Chinua Achebe, the celebrated Nigerian author of Things Fall Apart, died at the age of 82 in 2013. But to social media, he only passed away this weekend. People began tweeting condolences (or re-condolences) Sunday night, writing "RIP" and "another one gone" and sharing the New York Times obituary from two years ago.
The re-mourning of Achebe spread far enough online to eventually reach high-profile users like the White House national-security advisor Susan Rice, who chimed in Monday morning with her own tweets:
When others pointed out the error, Rice deleted her tweets, later posting:
Any occasion to remember the life & legacy of one of Africa’s greats, Chinua Achebe, is worth noting (+ a good reminder to read fine print!)— Susan Rice (@AmbassadorRice) March 23, 2015
It wasn't just Rice who missed the fine print—the "news" duped plenty of people. So what happened? As Nieman Lab's Joshua Benton pointed out, someone likely posted a remembrance of Achebe's death and recirculated the New York Times obit. Others, seeing the headline and not the timestamp, believed Achebe to have just died, so they fell victim to "reflex sharing," as the First Post put it. It wasn't a hoax, just an Internet-assisted ripple effect.
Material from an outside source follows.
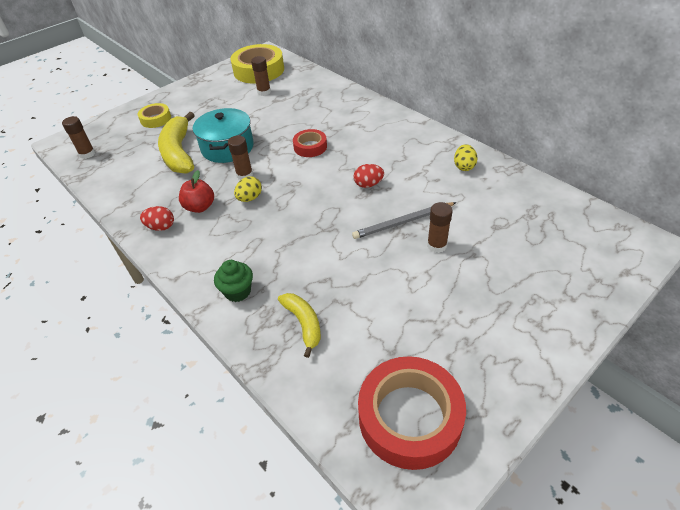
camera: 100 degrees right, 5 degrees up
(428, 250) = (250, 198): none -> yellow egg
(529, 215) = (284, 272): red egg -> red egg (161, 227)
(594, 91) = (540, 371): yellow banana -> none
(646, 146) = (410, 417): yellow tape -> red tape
And that ripple effect happened because social media is, Benton wrote, "unstuck in time," where old material can be recycled digitally to seem new, where what's trending no longer means what's most recent. Just look at Facebook's "Trending" news sidebar, which doesn't include timestamps until you click through to look at individual stories. Scroll through the social-media feeds of online publications (including The Atlantic), and you'll find plenty of repurposed and re-promoted archival content. Stare at a Twitter feed long enough, and the same stories will reappear over the course of a day, no updates necessary.
There's some irony in the fact that, in the age of real-time news, time is losing its grip as one of the crucial factors in determining newsworthiness. (It still matters, just in a different way.) Readers don't always look at the date and the time of a story, because there's no association between the story and the time they see it. When in the past, people physically picked up newspapers from their doorsteps at a certain hour during the day (or tuned into TV networks for nightly news), today, the same information is presented to them online not as headlines, but as topics, transformed into key words transformed further into hashtags. The notion of timestamps associated with individual stories can seem, well, outdated. And as news organizations increasingly rely on social networks (mostly Facebook) to circulate their stories, the news ecosystem incentivizes keeping timestamps somewhat hidden.
So, in that sense, Rice and those fooled by the revived news of Achebe's death simply did what social media has conditioned them to do: They shared, because if everyone was sharing, it meant it was news. As the First Post put it:
We're pretty sure that a lot of the people who shared the NYT link and beat their social-media chests with grief today had most likely done the same two years ago when he really passed away—and just forgotten about it. In the endless river of RIPs, it is easy to lose track those you have so loudly mourned on your TL. And while a section of people who did remember that Achebe had died two years ago may snigger at their timelines in superior fashion, the truth is that this phenomenon says something about all of us and the way we are evolving to respond to the constant flow of information that comes to us via the Internet.
All news stories, breaking or otherwise, have become news without expiration dates. Readers, not just publishers, help decide when something falls out of the news cycle. Maybe that's why the few exceptions with finite life cycles can be so captivating. Think of the llama drama, for example, or #TheDress—those stories and others like them can only be talked about for so long. ...Or not.